EL-SUR

Lunes 24 de Junio de 2024

Guerrero, México

Opinión

La corrupción de la “incorruptible” Guardia Nacional

Silber Meza

Septiembre 17, 2022

DE NORTE A SUR

 

La mayoría son militares, pero eso no les impide cometer actos de corrupción. La Guardia Nacional es un cuerpo creado por el presidente Andrés Manuel López Obrador con la promesa incumplida de que sería una corporación civil. La colmó de elementos del Ejército y de la Marina, 80 por ciento, y está a punto de retirar al 20 por ciento restante, compuesto por personal de la extinta Policía Federal.
La Guardia Nacional tiene una alta aprobación entre la población. Habría que preguntarse si esta buena imagen se debe a su relación directa con la popularidad de López Obrador, y a la aprobación que históricamente ha mantenido el Ejército.
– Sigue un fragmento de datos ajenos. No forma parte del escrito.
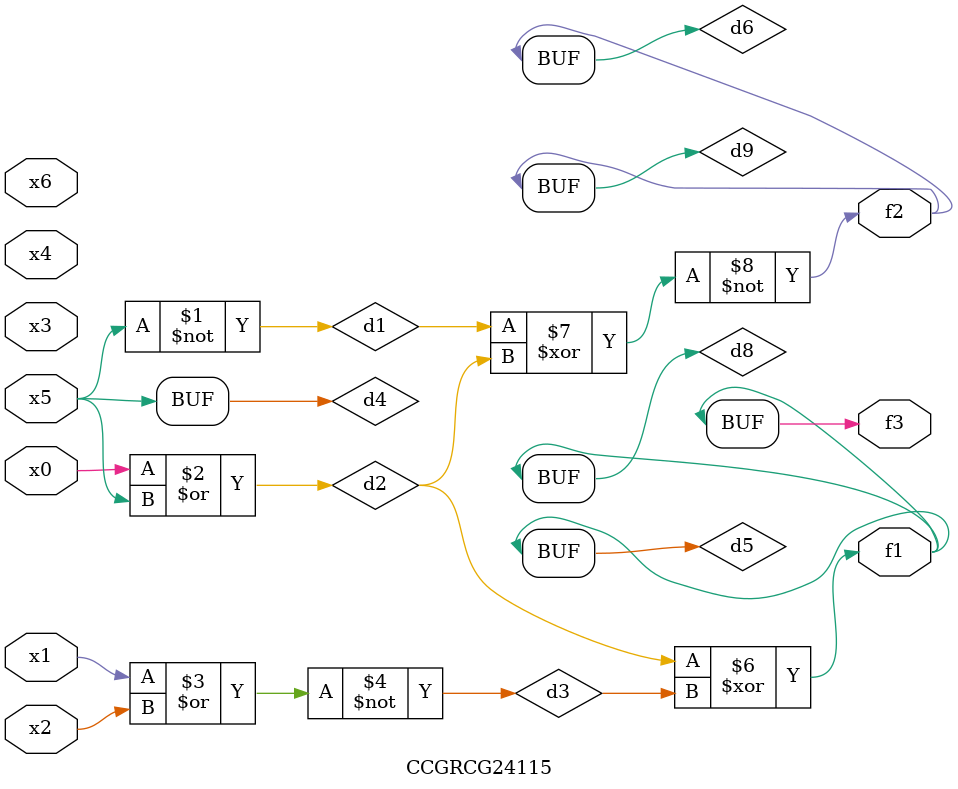
<source format=v>
module CCGRCG24115(
	input x0, x1, x2, x3, x4, x5, x6,
	output f1, f2, f3
);

	wire d1, d2, d3, d4, d5, d6, d7, d8, d9;

	nand (d1, x5);
	or (d2, x0, x5);
	nor (d3, x1, x2);
	xnor (d4, d1);
	xor (d5, d2, d3);
	xnor (d6, d1, d2);
	not (d7, x4);
	buf (d8, d5);
	xor (d9, d6);
	assign f1 = d8;
	assign f2 = d9;
	assign f3 = d8;
endmodule

</source>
El tiempo nos lo dirá.
Pero esta Guardia Nacional ya ha mostrado fisuras en su actuar. Pongo aquí algunos ejemplos publicados en diversos medios y redes sociales.
El 14 de febrero de 2020, durante la inauguración del primer cuartel de la Guardia Nacional en México, el presidente lanzó un discurso motivador. Por sus palabras y vehemencia, se notaba que quería mandar un mensaje de aliento a los guardias para que no fueran como los elementos de la Policía Federal de Genaro García Luna, titular de la Secretaría de Seguridad Pública durante el sexenio de Felipe Calderón.
“En el caso de la seguridad, desde luego es la corrupción lo que más daña, porque ¿qué sucedía?, no había una línea divisoria, una frontera entre delincuencia y autoridades, no se sabía dónde terminaba la delincuencia y dónde comenzaba la autoridad; y a veces la autoridad estaba al servicio de la delincuencia”, les dijo.
Y continuó: “No tiene caso aquí subrayar lo que ha venido dándose a conocer de cómo los encargados de la seguridad estaban al servicio de la delincuencia, eran empleados de la delincuencia. Entonces, por eso lo más importante de todo es la honestidad, la integridad, el no caer en la tentación de la corrupción, el que puedan decir los miembros de la Guardia Nacional: ‘Soy leal a México y soy incorruptible, y prefiero dejarles a mis hijos pobreza, pero no deshonra’”.
Desafortunadamente, estas palabras no han sido escuchadas por todos los integrantes de la Guardia Nacional, especialmente los asignados a las carreteras federales.
De acuerdo con un reportaje de la periodista Miriam Ramírez, integrante de la Unidad de Periodismo de Investigación de El Universal –en la que también trabajo yo–, esta nueva policía militar ha investigado mil 303 acusaciones de corrupción de ciudadanos en contra de sus integrantes, pero absolutamente todas se descartaron con el argumento de que la o el quejoso no aportó pruebas suficientes.
La reportera entró a los archivos in situ de la Guardia Nacional y conoció, expediente por expediente, la forma en que los elementos militares fueron acusados, principalmente por transportistas, de extorsionarlos, cobrarles moches de hasta 100 mil pesos e incluso si no traían el dinero consigo, llevarlos a un cajero automático y completar la “mordida” con diversos productos, como aceite de cocina, pantalones, relojes, botellas de vino, muebles o chamarras.
Algunas personas documentaron las quejas con llamadas telefónicas grabadas y fotografías. Nada valió.
Este trabajo exhibe la corrupción sistémica de la Guardia Nacional en carreteras federales, pero hay mucho más. Coloco aquí tres casos reportados en las últimas dos semanas.
En diversos medios –uno de ellos Infobae– se informó que el 8 de septiembre en Nogales, Sonora, un par de elementos de la Guardia Nacional dejó pasar un tráiler con armas a cambio de un soborno de 75 mil dólares. Cuando las autoridades conocieron del hecho iniciaron una investigación y búsqueda de ambos guardias.
El 14 de septiembre en San Fernando, Tamaulipas, un grupo de vendedores de autos encapsuló a elementos de la Guardia Nacional porque les habían quitado mil 850 dólares estadunidenses. Según la denuncia en redes sociales, al final los elementos regresaron el dinero, pero en pesos.
Apenas hace unos días se informó que policías de inteligencia del gobierno de la Ciudad de México detuvieron a un guardia –que tenía permiso de no laborar– acusado de extorsionar a comerciantes de la colonia Morelos, alcaldía Venustiano Carranza.
La Guardia Nacional no es incorruptible, como afirma el presidente López Obrador. Y no lo es porque ninguna institución lo es, así sea civil o militar. La corrupción existe hasta en los países más avanzados y demócratas del mundo. Por eso, la Guardia Nacional debe mejorar sus procesos internos de honestidad, integridad y anticorrupción.
Está obligada a hacerlo rápido, antes de que sea demasiado tarde.